Through observation and imitation, wheelchair-users acquire help in rehabilitation.

| 23.06.2009


Illustrasjonsbildet, tatt på opptaksprøven til Norges idrettshøgskole 2008
Illustration. PhOTO: Torunn Gjerustad
 
Many wheelchair-users have few models from which they can learn something in their everyday life. For this reason, a course in wheelchair technique is important. A rehabilitation course where participants have different and contrasting experiences and levels of skill provides a singular opportunity to learn from the more experienced user.

This provides a fine possibility to learn, says researcher Øyvind Standal, who has written his doctoral dissertation on learning and rehabilitation.
 
Physical and social learning
Standal has studied the physical and social learning processes involved between participants in a rehabilitation involving the wheelchair at Health Sport Centre Beitostølen. Here, participants learn both wheelchair skills and appropriate physical activities.

– In my research I have looked at the learning process which occurs during rehabilitation, both from a pedagogic and a philosophical standpoint, and two forms of meaningful relations are discussed.
 
The learning process prior to closer consideration
Observation and imitation are central themes. In this connection, imitation is not a question whereby one decides to imitate another: physical learning is essentially reflexive. That is to say that it occurs before we have time to think about it.

The French philosopher, Maurice Merleau-Ponty maintains that ‘the decisive present’ in the learning process emerges when a meaningful relation arises between a situation and a physical subject.

This is to say that before we understand the word, we are affected by our own opinion. Imitation is an important path to bodily learning.
Participants in a group also form their own opinion in an active group relationship.

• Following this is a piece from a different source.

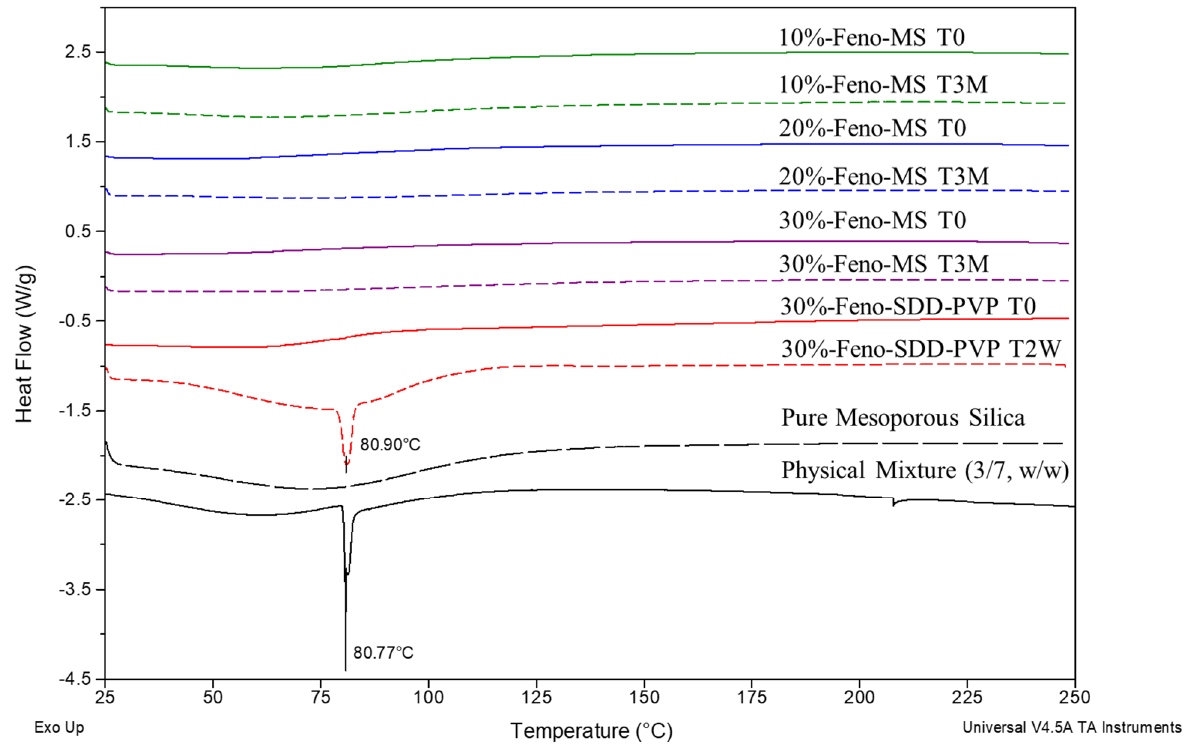
Figure 4. The DSC overlay of Feno-MS samples (10–30% drug load at T0 and T3M under accelerated conditions of 40 °C/75% RH in open dish), Feno-SDD-PVP samples (30% drug load at T0 and T2W under the same accelerated conditions), pure mesoporous silica (Parteck ® SLC), and the physical mixture of crystalline fenofibrate and mesoporous silica at a weight ratio of 3:7 ( w / w ).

When encountering others, they find a standard by which they can compare themselves, and acquire a language (words, expression and narratives) which enables them to understand their own situation as a wheelchair user.
 
Not possible with comprehensive planning
Learning is a dynamic but unpredictable project, and as such cannot be planned or managed in detail.

In his research, Øyvind Standal emphasises the importance of learning. That is to say one adopts a ‘hands off’ pedagogical approach. Educators may well renounce control and power, and prefer to contribute to the learning process through restructuring resources which already exist in all practical communities.

– The rehabilitation process has developed from one which was purely medical to being regarded in a far more comprehensive perspective. Rehabilitation also includes pedagogical work, Standal points out.

– My doctoral dissertation presents a theoretical viewpoint of the learning process during rehabilitation. I show that the rehabilitation course provides a welcome opportunity to meet others in similar situations, and that meaningful relationships which arise between participants is an important resource in the learning process, Standal concludes.
 

Background:
On 12 June 2009, Sandal defended his thesis ‘Relations of meaning. A phenomenologically-oriented case study of learning bodies in a rehabilitation context’ for the PhD degree in the Department of Physical Performance and Pedagogy at the Norwegian College of Sport Science. The thesis is available in Brage (institutional archives).